(PROVIDED RECORDS):
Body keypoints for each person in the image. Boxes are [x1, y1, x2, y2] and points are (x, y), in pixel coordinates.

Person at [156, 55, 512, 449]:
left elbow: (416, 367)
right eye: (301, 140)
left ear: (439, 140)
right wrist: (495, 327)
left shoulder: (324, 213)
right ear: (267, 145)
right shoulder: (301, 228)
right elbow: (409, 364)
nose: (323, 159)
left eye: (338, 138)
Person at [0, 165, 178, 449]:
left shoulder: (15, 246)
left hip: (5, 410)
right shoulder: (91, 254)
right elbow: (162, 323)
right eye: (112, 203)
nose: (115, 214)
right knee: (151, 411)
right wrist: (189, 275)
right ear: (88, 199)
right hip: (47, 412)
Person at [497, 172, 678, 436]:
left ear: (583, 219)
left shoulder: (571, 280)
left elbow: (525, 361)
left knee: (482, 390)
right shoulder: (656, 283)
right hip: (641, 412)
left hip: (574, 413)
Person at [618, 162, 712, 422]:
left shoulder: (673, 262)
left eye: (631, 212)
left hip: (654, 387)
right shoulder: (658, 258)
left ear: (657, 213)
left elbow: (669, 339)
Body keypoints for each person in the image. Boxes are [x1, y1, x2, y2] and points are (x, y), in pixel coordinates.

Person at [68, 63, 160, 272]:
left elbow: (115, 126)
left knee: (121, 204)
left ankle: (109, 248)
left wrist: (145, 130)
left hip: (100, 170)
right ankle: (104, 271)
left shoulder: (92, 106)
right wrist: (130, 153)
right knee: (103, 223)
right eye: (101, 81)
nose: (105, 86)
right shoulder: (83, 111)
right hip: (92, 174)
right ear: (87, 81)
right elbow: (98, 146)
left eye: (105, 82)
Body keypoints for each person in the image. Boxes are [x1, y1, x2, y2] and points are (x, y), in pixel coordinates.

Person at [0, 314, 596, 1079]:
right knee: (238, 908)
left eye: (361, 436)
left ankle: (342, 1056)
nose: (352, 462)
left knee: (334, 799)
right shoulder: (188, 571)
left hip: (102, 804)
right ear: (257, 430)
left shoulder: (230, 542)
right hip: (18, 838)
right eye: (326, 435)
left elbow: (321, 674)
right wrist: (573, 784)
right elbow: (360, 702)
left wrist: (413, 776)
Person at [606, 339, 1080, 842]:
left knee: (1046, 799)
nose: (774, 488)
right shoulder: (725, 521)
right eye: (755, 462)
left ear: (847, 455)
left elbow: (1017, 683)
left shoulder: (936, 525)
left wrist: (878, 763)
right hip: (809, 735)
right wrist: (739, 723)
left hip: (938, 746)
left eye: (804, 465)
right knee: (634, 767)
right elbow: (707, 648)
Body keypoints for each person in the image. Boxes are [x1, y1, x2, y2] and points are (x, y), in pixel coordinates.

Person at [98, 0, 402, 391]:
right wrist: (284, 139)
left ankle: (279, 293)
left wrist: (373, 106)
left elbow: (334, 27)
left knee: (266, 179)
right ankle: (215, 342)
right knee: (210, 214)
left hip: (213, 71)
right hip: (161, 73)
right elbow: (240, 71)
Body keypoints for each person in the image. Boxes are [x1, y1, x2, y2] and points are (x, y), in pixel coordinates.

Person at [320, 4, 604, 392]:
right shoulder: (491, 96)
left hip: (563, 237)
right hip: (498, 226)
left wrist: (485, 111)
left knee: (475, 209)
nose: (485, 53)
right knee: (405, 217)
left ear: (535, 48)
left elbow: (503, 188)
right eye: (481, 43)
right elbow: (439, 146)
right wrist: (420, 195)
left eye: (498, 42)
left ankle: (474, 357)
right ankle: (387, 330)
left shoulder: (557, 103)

(TASK REQUIREMENTS):
For every line above with the word "ankle" in it, make a copy.

(RESULT):
left ankle: (109, 248)
right ankle: (104, 271)
left ankle: (342, 1056)
left ankle: (279, 293)
right ankle: (215, 342)
left ankle: (474, 357)
right ankle: (387, 330)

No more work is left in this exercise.